Le recapiterò personalmente a ogni ragazza, a ogni ragazzo e, a ognuno racconterò degli universi “di soli e di lune, di giorni intrecciati, pieni di pace di amore con mille carezze che scaldano il cuore”.

Ci vorrebbero così tante lettere, da affidare ai postini di tutte le bambole del mondo, per recapitarle adesso, a tutti voi bambini che un giorno farete risorgere Amatrice; per rassicurare e rasserenare il vostro futuro di uomini e donne, per questo vi svelo un grande segreto – “Le bambole – sapete – non si sono perdute! Non si perdono mai …Sono partite, partite per tanti viaggi, viaggi in tutti i paesi del il mondo… proprio come la bambola di Franz Kafka:

– “Ti chiami? Elsi”! …

– “Certo Elsi!” – “Allora era proprio la tua bambola perché la lettera è per te!”

– “Perché Brigida è partita senza di me?”

“Ecco, è questo il tempo di raccontare, di raccontare proprio quello che succede è che è già successo a Brigida.
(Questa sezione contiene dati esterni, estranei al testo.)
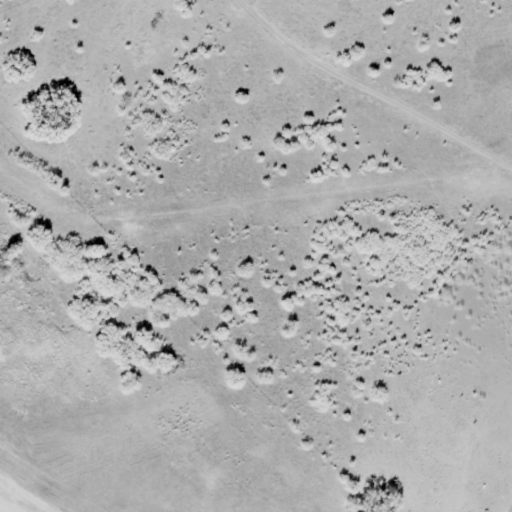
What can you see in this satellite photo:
road: (367, 86)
Quando nell’età in cui le bambole devono emanciparsi … voglio dire, che per tutti noi arriva il momento di lasciare la casa dei genitori, i posti a noi più cari, per viaggiare, per conoscere la vita, il mondo e, magari un futuro meraviglioso …”

Per uno scrittore non si tratta solo di saper osservare, ma anche di essere in grado di svelare i segni nascosti in tutto ciò che si osserva, … avere quello sguardo intenso dello scrittore di Praga che, scandaglia la psiche e, con la scrittura né immortala l’invisibile in segno. Vorrei che mille e mille lettere fossero consegnate ogni giorno, per poi ogni giorno, raccontare di nuovi universi e di nuove avventure, sino ad un ultima lettera, proprio come succede per Elsi e alla sua bambola Brigida. Insieme a voi sino a quella mattina lontana: … – “è venuto a consegnare una lettera a qualcuno?”

– “Si, a te”.

– “A me?”.

– “Una lettera e questo pacchetto”.

– “Cosa c’è dentro?”

– “Non lo so è arrivato stamattina”

– “Da parte di chi?”

– “Di Brigida”

– “Credevo non mi avesse più scritto” (dopo tante lettere)

– “E invece hai visto?”

– “Cosa faccio?”

– “Aprilo?” …E’ Bellissima!”

– “Lo è davvero.”

– Poi lui consegnò la lettera. L’ultima lettera il saluto di Brigida:

– “Elsi, ti voglio molto bene, grazie per avermi dato la vita, e la libertà

di viverla. Sii felice.”

– e, questa bambola bellissima, me l’ha regalata?”

– “Sembra di si!”.

– “c’è un’altra cosa” – disse lui.

– “Cosa”

– “Un post scriptum. Dice: Si chiama Dora”

– Dora?” …In pochi secondi tutto sarebbe finito, in pochi secondi Elsi se ne sarebbe andata via per sempre, per accogliere Dora nella sua vita. In pochi secondi lui sarebbe stato solo. Pochi secondi. A volte il tempo è generoso, (2) regala solo piccole cose, piccole cose che fanno la vita.

Bisognerebbe spenderlo bene, il tempo, soprattutto continuando a riaprire ogni sipario e accendere le luci in ogni teatro, al di là di ogni muro, al di là di ogni egoismo, al di là di ogni paura, per rinnovare il racconto degli uomini e, arricchire di storie incredibili lo spazio breve della nostra vita fugace.